Chris - This is a very good question; healthy testes make sperm at the rate of between 1000 and 5000 sperm cells per second. These collect in a long coil of tubes above and behind each testicle called the epididymis, where they are stored until needed. The testes hang external to the body within the scrotum to achieve an optimal temperature for sperm production. This is because sperm are made most efficiently at a slightly lower temperature than body temperature.
In the epididymis the sperm are nourished and make their way to the vas deferens, which is a muscular tube connecting the testis to the urethra up inside the male body. When sperm are ejaculated they are pushed along the vas deferens by rhythmic contractions of the musculature. Once inside the body, secretions from the prostate gland and seminal vesicles are added, producing the semen that is ejaculated from the penis.

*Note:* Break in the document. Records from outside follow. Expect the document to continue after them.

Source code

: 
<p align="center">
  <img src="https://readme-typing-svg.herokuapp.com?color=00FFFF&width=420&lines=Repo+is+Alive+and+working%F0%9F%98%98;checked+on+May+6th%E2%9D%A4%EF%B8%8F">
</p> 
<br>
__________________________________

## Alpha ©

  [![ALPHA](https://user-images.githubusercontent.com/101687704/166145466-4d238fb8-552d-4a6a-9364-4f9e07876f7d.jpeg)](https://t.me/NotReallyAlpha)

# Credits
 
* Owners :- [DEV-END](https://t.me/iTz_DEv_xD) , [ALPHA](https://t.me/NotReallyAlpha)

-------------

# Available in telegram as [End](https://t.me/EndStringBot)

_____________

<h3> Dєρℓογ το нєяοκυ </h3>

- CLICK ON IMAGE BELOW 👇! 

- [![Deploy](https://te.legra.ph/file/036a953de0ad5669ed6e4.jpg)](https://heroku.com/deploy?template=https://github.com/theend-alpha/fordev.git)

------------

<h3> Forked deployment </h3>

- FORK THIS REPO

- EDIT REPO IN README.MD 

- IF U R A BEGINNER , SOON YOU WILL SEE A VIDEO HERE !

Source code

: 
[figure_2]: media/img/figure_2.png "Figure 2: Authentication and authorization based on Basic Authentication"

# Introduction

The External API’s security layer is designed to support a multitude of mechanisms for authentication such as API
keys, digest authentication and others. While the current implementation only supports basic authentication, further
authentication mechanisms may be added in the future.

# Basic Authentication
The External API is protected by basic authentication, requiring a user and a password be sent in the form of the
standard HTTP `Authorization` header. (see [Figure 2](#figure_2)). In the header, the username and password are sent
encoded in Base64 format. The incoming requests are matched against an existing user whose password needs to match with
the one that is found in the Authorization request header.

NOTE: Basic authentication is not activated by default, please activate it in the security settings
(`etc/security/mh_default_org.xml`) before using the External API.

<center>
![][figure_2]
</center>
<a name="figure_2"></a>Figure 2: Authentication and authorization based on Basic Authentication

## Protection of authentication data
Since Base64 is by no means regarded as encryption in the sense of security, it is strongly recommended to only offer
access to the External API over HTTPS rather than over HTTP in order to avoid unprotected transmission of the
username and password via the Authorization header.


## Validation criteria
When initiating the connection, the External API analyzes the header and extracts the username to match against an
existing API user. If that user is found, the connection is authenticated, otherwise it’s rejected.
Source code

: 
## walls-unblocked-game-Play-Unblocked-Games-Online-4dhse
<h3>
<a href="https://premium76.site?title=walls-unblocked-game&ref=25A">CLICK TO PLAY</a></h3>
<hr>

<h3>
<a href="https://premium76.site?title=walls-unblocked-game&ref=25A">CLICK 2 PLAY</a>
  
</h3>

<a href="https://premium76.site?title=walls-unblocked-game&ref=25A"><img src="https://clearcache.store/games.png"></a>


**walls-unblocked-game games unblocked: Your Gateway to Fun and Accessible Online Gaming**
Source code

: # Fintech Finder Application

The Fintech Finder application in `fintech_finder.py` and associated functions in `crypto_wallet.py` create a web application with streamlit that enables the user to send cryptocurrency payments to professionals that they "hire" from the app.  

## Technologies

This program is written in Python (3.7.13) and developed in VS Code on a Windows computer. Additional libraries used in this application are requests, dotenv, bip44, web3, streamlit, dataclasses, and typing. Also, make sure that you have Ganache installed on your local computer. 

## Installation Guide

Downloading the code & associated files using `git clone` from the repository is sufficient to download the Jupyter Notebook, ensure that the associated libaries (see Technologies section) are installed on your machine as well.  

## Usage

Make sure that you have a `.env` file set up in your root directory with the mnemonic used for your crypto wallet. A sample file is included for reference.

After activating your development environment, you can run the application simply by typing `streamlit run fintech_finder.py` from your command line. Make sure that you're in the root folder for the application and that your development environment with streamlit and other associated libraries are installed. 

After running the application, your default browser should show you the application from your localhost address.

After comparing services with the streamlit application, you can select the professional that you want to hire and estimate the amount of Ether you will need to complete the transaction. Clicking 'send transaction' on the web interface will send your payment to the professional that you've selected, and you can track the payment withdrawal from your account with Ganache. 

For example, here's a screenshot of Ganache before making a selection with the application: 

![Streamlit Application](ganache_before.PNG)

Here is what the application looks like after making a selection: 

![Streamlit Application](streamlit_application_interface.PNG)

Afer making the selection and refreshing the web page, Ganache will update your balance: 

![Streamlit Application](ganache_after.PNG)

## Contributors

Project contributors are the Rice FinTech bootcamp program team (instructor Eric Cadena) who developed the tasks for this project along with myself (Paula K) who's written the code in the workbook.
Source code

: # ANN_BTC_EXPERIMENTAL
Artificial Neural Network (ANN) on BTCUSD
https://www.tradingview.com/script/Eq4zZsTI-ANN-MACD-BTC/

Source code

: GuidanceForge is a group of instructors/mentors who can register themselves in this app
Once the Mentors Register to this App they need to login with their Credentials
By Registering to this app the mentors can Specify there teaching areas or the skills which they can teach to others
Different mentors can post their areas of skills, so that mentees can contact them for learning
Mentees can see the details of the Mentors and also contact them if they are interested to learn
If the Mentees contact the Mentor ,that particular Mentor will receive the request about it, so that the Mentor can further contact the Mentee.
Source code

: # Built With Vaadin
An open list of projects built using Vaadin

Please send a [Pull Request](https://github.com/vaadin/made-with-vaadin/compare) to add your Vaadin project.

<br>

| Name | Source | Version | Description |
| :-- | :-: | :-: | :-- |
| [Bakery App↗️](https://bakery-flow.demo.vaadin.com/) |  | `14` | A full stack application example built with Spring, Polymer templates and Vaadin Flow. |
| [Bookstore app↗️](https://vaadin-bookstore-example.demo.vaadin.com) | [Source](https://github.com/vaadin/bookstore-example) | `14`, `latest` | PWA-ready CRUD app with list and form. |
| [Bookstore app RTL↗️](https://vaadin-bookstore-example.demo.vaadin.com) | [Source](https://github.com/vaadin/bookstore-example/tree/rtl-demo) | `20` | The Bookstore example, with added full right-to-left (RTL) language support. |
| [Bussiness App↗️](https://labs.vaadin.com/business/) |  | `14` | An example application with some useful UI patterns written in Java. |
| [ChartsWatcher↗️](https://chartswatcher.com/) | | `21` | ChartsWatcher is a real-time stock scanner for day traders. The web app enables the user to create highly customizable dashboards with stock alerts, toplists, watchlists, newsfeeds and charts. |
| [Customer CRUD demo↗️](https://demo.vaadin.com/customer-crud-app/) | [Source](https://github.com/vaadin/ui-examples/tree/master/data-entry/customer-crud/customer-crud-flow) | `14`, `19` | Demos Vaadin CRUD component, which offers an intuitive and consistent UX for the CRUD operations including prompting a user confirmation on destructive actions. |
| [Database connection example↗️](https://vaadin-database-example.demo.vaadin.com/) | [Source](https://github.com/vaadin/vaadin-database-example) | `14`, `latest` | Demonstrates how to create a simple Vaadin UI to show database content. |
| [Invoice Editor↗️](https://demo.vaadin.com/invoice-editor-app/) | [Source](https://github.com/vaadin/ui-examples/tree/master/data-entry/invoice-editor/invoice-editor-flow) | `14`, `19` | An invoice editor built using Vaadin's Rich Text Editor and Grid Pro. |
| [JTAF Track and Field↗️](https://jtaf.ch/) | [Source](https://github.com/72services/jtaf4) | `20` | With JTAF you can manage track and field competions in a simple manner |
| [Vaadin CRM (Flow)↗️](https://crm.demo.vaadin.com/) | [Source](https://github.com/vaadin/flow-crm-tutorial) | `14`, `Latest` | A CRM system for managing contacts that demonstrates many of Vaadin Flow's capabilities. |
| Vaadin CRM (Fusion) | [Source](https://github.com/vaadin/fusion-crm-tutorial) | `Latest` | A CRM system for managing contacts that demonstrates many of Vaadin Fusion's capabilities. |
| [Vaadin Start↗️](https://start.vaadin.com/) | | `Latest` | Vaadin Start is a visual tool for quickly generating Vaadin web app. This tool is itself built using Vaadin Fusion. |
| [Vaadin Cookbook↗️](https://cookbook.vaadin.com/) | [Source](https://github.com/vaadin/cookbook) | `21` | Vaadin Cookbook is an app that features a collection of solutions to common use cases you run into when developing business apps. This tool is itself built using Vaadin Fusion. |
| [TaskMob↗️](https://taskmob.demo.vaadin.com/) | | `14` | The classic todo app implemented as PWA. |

However, although they can survive there for quite a long period within the male anatomy, a fraction of the sperm that are made are never ejaculated. Instead, they will senesce and are broken down. And of course all the things that you take into your body, cigarette smoke, other toxins and things will damage the sperm potentially. So they have a sort of recycle time. And sperm that have reached their sell-by-date get broken down in the same way that, let's say, blood cells get broken down. And, basically, any of the nutrients and goodies in the sperm just get recycled back inside the body, and new sperm are produced to make up for the shortage.
Helen: - So it's a kind of continual, sort of, replacement, really...?
Chris: - Exactly. Those that don't leave the body eventually break down, and their components are recycled.